═════ INFORMATION SHOWN ═════
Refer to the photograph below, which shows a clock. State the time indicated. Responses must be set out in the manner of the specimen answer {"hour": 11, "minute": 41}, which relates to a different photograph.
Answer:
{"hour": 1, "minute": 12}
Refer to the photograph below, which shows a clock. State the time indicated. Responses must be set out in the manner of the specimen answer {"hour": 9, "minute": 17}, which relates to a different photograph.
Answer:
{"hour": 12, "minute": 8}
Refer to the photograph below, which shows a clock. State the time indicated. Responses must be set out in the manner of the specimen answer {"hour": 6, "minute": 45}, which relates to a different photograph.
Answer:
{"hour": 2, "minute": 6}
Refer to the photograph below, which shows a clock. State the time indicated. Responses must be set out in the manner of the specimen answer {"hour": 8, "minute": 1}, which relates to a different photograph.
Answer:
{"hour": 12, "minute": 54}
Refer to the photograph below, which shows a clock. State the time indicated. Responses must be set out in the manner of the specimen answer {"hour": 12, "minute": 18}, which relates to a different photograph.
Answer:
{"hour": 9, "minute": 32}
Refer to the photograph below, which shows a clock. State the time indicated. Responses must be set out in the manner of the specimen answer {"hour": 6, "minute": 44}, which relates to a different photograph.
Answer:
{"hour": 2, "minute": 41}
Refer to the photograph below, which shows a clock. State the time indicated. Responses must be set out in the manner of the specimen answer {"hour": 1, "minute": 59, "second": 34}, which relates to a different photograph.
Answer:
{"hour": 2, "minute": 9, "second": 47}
═════
_REQUIREMENTS:_ Arrange all of the lines above as a Markdown table with the columns "Row" and "Line". Number each row and omit any blank lines.

_TASK RESPONSE:_
| Row | Line |
|---|---|
| 1 | Refer to the photograph below, which shows a clock. State the time indicated. Responses must be set out in the manner of the specimen answer {"hour": 11, "minute": 41}, which relates to a different photograph. |
| 2 | Answer: |
| 3 | {"hour": 1, "minute": 12} |
| 4 | Refer to the photograph below, which shows a clock. State the time indicated. Responses must be set out in the manner of the specimen answer {"hour": 9, "minute": 17}, which relates to a different photograph. |
| 5 | Answer: |
| 6 | {"hour": 12, "minute": 8} |
| 7 | Refer to the photograph below, which shows a clock. State the time indicated. Responses must be set out in the manner of the specimen answer {"hour": 6, "minute": 45}, which relates to a different photograph. |
| 8 | Answer: |
| 9 | {"hour": 2, "minute": 6} |
| 10 | Refer to the photograph below, which shows a clock. State the time indicated. Responses must be set out in the manner of the specimen answer {"hour": 8, "minute": 1}, which relates to a different photograph. |
| 11 | Answer: |
| 12 | {"hour": 12, "minute": 54} |
| 13 | Refer to the photograph below, which shows a clock. State the time indicated. Responses must be set out in the manner of the specimen answer {"hour": 12, "minute": 18}, which relates to a different photograph. |
| 14 | Answer: |
| 15 | {"hour": 9, "minute": 32} |
| 16 | Refer to the photograph below, which shows a clock. State the time indicated. Responses must be set out in the manner of the specimen answer {"hour": 6, "minute": 44}, which relates to a different photograph. |
| 17 | Answer: |
| 18 | {"hour": 2, "minute": 41} |
| 19 | Refer to the photograph below, which shows a clock. State the time indicated. Responses must be set out in the manner of the specimen answer {"hour": 1, "minute": 59, "second": 34}, which relates to a different photograph. |
| 20 | Answer: |
| 21 | {"hour": 2, "minute": 9, "second": 47} |